Mihaly Csikszentmihalyi’s basic argument is that flow needs special attention because of the difficulty with achieving happiness over the long haul, contrary to the myths mankind has developed to reassure itself against the fact the universe was not and is not created to answer our needs. Flow answers the constant frustration that is so deeply woven into the fabric of life – is there some way for me to be in harmony with life. Flow puts to good use the burden of dissatisfaction with our own paradoxical nature with its flaws and limitless aspirations – by invoking resilience.
As someone that likes the language games of philosophy the above argument’s formulation makes a lot of sense to me.

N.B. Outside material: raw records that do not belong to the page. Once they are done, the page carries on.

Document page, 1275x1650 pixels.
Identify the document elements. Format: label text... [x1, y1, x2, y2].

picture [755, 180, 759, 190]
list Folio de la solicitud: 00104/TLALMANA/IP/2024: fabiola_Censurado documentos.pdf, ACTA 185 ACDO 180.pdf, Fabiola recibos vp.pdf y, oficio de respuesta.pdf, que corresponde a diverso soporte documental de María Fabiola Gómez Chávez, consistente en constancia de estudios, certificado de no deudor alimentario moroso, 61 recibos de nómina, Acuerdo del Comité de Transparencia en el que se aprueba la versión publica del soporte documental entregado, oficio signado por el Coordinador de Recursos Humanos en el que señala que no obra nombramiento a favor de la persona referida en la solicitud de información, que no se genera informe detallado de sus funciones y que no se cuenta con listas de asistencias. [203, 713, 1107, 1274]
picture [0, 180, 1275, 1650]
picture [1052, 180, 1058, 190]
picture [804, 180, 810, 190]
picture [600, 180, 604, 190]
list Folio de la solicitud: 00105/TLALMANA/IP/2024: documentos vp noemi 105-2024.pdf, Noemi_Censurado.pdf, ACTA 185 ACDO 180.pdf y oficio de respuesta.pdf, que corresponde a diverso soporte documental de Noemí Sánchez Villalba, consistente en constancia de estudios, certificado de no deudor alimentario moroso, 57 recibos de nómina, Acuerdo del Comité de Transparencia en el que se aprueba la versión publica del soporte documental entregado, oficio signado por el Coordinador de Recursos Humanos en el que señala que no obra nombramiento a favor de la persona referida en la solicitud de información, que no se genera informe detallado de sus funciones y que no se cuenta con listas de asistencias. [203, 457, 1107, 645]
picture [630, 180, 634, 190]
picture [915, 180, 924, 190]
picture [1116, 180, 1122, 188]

Now I’ll tell about my own encounter with the reality of a belief in the universe that is fruitful to some people but not others. My variation was developed in 1983 when I was pondering the “American dream” – “the hard work myth”. I was a Branch Manager for Xerox who had survived the third rif (reduction in force layoffs) in four years. I was caught by the strangeness of it all being the only black manager left in my office, where there use to be five of us. I witness several break downs of both staff and manager – these where tense times. In this state I began to question lots of what I had kept clear of in the past. As I look, all the questions led me back to just one: “What had Black people done to be treated so miserly throughout the world”, but especially Black Americans like myself.

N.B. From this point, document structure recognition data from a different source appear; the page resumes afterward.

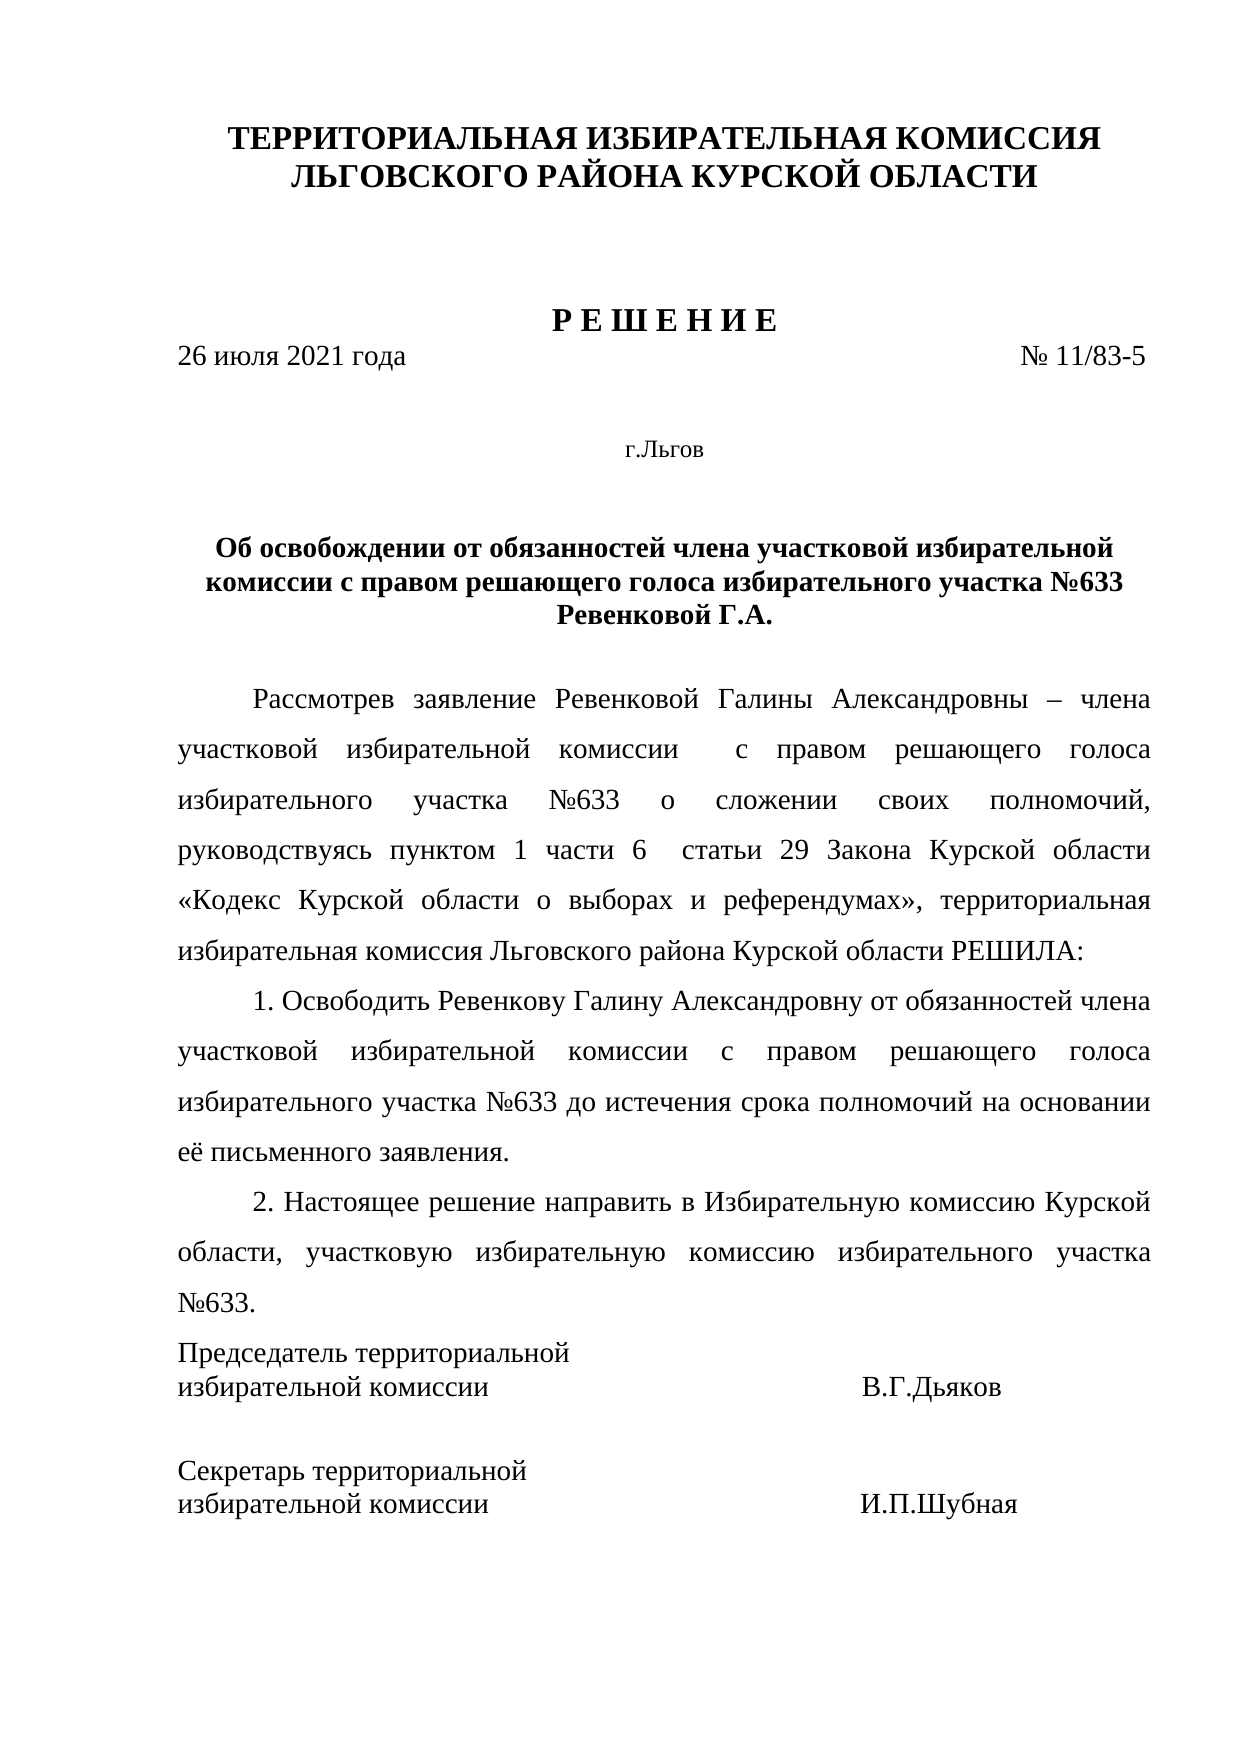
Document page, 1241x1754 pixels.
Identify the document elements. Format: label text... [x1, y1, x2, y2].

text г.Льгов [177, 434, 1152, 463]
text Об освобождении от обязанностей члена участковой избирательной комиссии с правом решающего голоса избирательного участка №633 Ревенковой Г.А. [177, 530, 1152, 631]
text избирательной комиссии В.Г.Дьяков [177, 1369, 1152, 1402]
text 26 июля 2021 года № 11/83-5 [177, 338, 1152, 372]
text избирательной комиссии И.П.Шубная [177, 1486, 1152, 1520]
text ЛЬГОВСКОГО РАЙОНА КУРСКОЙ ОБЛАСТИ [177, 156, 1152, 195]
text Рассмотрев заявление Ревенковой Галины Александровны – члена участковой избирательной комиссии с правом решающего голоса избирательного участка №633 о сложении своих полномочий, руководствуясь пунктом 1 части 6 статьи 29 Закона Курской области «Кодекс Курской области о выборах и референдумах», территориальная избирательная комиссия Льговского района Курской области РЕШИЛА: [177, 681, 1152, 966]
subtitle Секретарь территориальной [177, 1453, 1152, 1486]
subtitle Председатель территориальной [177, 1335, 1152, 1369]
text ТЕРРИТОРИАЛЬНАЯ ИЗБИРАТЕЛЬНАЯ КОМИССИЯ [177, 118, 1152, 156]
text 1. Освободить Ревенкову Галину Александровну от обязанностей члена участковой избирательной комиссии с правом решающего голоса избирательного участка №633 до истечения срока полномочий на основании её письменного заявления. [177, 983, 1152, 1167]
subtitle Р Е Ш Е Н И Е [177, 300, 1152, 338]
text 2. Настоящее решение направить в Избирательную комиссию Курской области, участковую избирательную комиссию избирательного участка №633. [177, 1184, 1152, 1318]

At the time I had never thought of myself as religious nor spiritual but it wasn’t like I didn’t believe either. I studied the question from many angles – economics and philosophical. I became consumed with the question.
There had to be a reason and I was bound and determine to find the answer.

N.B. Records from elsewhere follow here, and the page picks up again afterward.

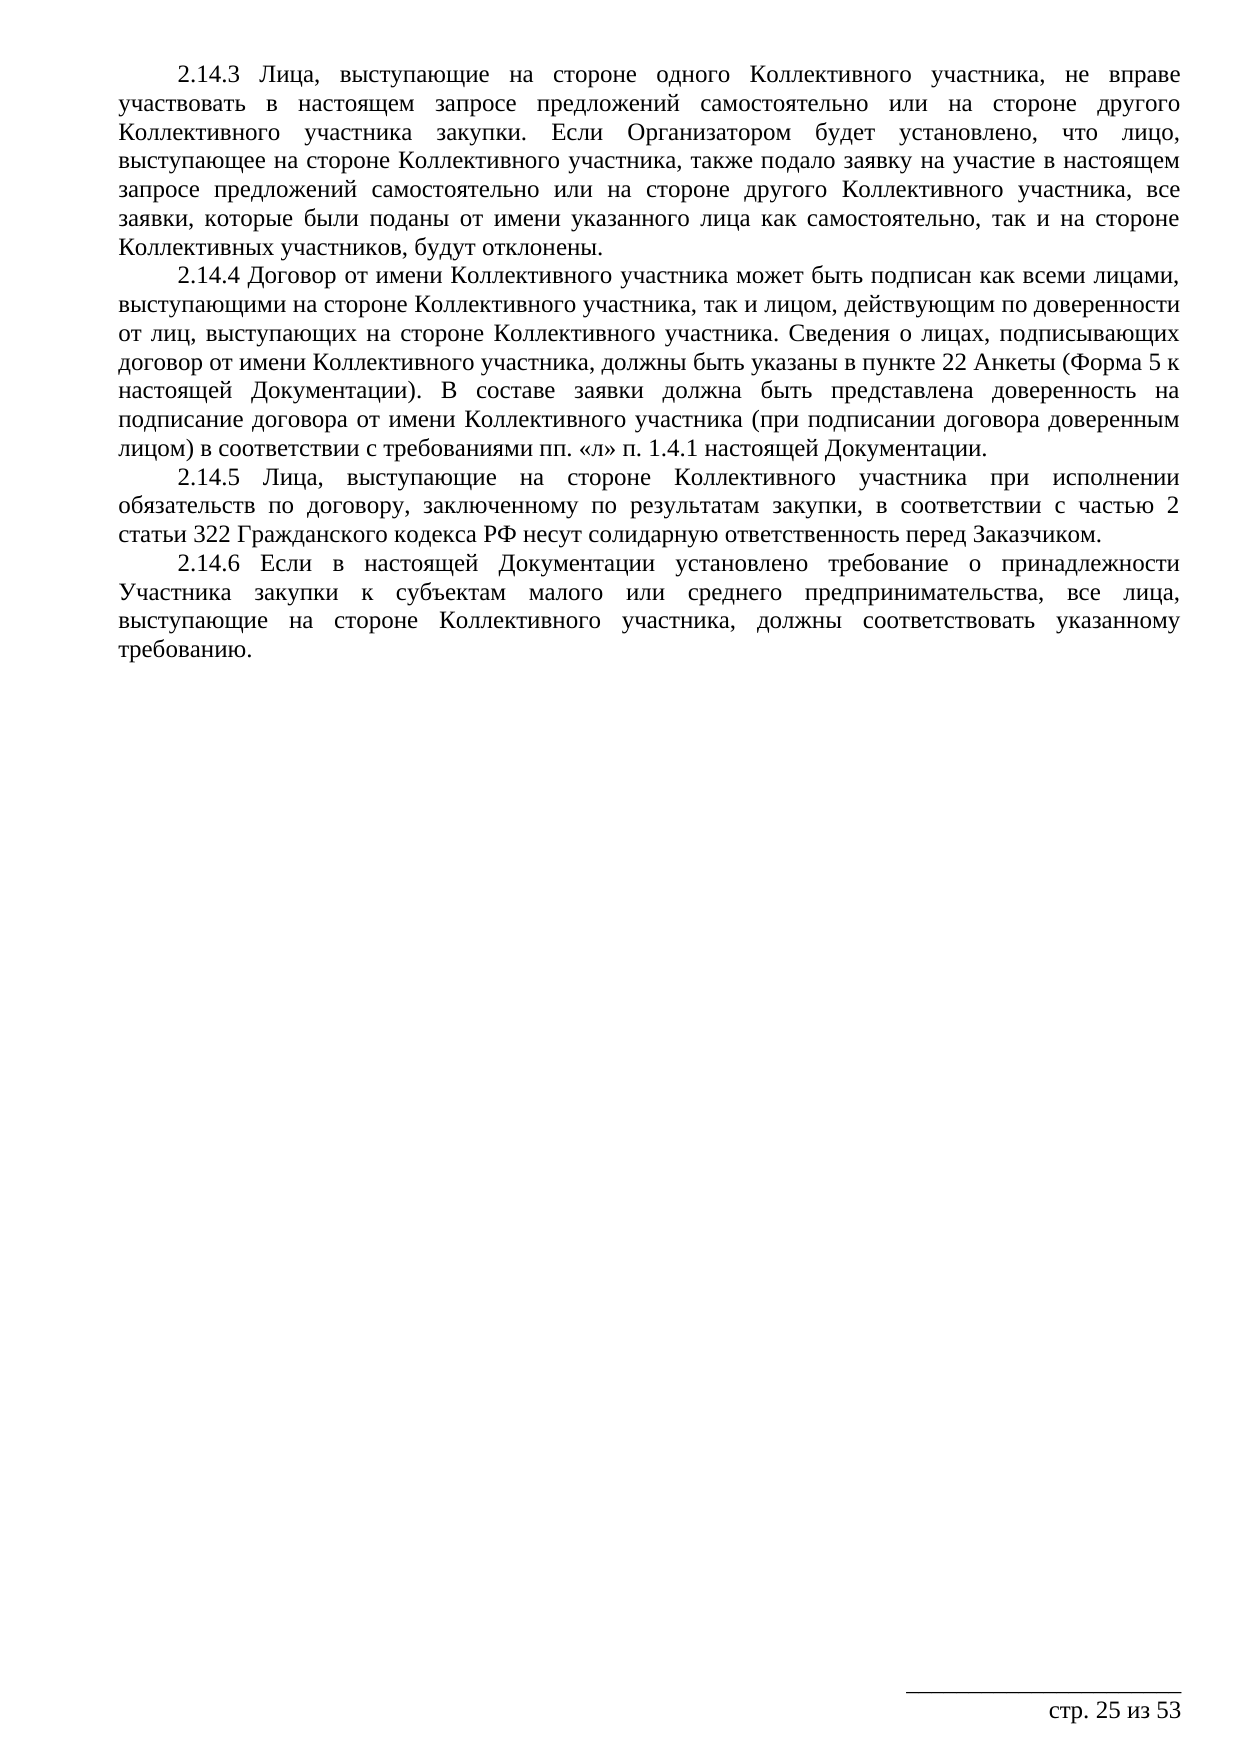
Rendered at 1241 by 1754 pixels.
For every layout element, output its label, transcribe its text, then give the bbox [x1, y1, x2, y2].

text 2.14.3 Лица, выступающие на стороне одного Коллективного участника, не вправе участвовать в настоящем запросе предложений самостоятельно или на стороне другого Коллективного участника закупки. Если Организатором будет установлено, что лицо, выступающее на стороне Коллективного участника, также подало заявку на участие в настоящем запросе предложений самостоятельно или на стороне другого Коллективного участника, все заявки, которые были поданы от имени указанного лица как самостоятельно, так и на стороне Коллективных участников, будут отклонены. [118, 59, 1181, 260]
text 2.14.5 Лица, выступающие на стороне Коллективного участника при исполнении обязательств по договору, заключенному по результатам закупки, в соответствии с частью 2 статьи 322 Гражданского кодекса РФ несут солидарную ответственность перед Заказчиком. [118, 462, 1181, 548]
text 2.14.6 Если в настоящей Документации установлено требование о принадлежности Участника закупки к субъектам малого или среднего предпринимательства, все лица, выступающие на стороне Коллективного участника, должны соответствовать указанному требованию. [118, 548, 1181, 663]
text 2.14.4 Договор от имени Коллективного участника может быть подписан как всеми лицами, выступающими на стороне Коллективного участника, так и лицом, действующим по доверенности от лиц, выступающих на стороне Коллективного участника. Сведения о лицах, подписывающих договор от имени Коллективного участника, должны быть указаны в пункте 22 Анкеты (Форма 5 к настоящей Документации). В составе заявки должна быть представлена доверенность на подписание договора от имени Коллективного участника (при подписании договора доверенным лицом) в соответствии с требованиями пп. «л» п. 1.4.1 настоящей Документации. [118, 260, 1181, 462]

You might call my timing a mid-life crisis away of acting out, but this question forced me to quit Xerox, get my BA in economics from De Paul, graduate from Yale’s Divinity and Management schools and end up at Cornell’ University’s City and Regional planning department.
The flow like question for me was primarily answered at Yale. Going to Divinity school was intoxicating – terrifying. I was lucky enough to take 4 classes with Cornel West. The discussions in those small 8 or 9 person settings were like having Aristotle or Foucault in the room week after week. All the fundamental questions were discussed, researched, explained, written about and presented. We had the full plate of ideas to fill our fancy. One of the real joys of the classes I took from Cornell was how dedicated and informal he was with his students – each week we would have a dinner discussion at a local soul-food restaurant . The most exotic of these was when we discussed god as demon.
It was not these setting where I finally came to grips with my question. It was in the three individual research classes I had with Cornel that took me through the process to my answer. Cornel is an amazing teacher!
In those session I began to see the world in terms of “mystery – where I could finally let God be God. I see the world as ambivalent to our needs, but there are at least two other forces at work.
- The first is the world’s ambivalence does not have be malevolent.
- The second is that how I encounter that ambivalence is to large measure all made up in my head in a conspiracy with and against other people that are making stuff up as well.
The development of Flow is to provide skills and tactics in managing living happily – given the world’s ambivalence.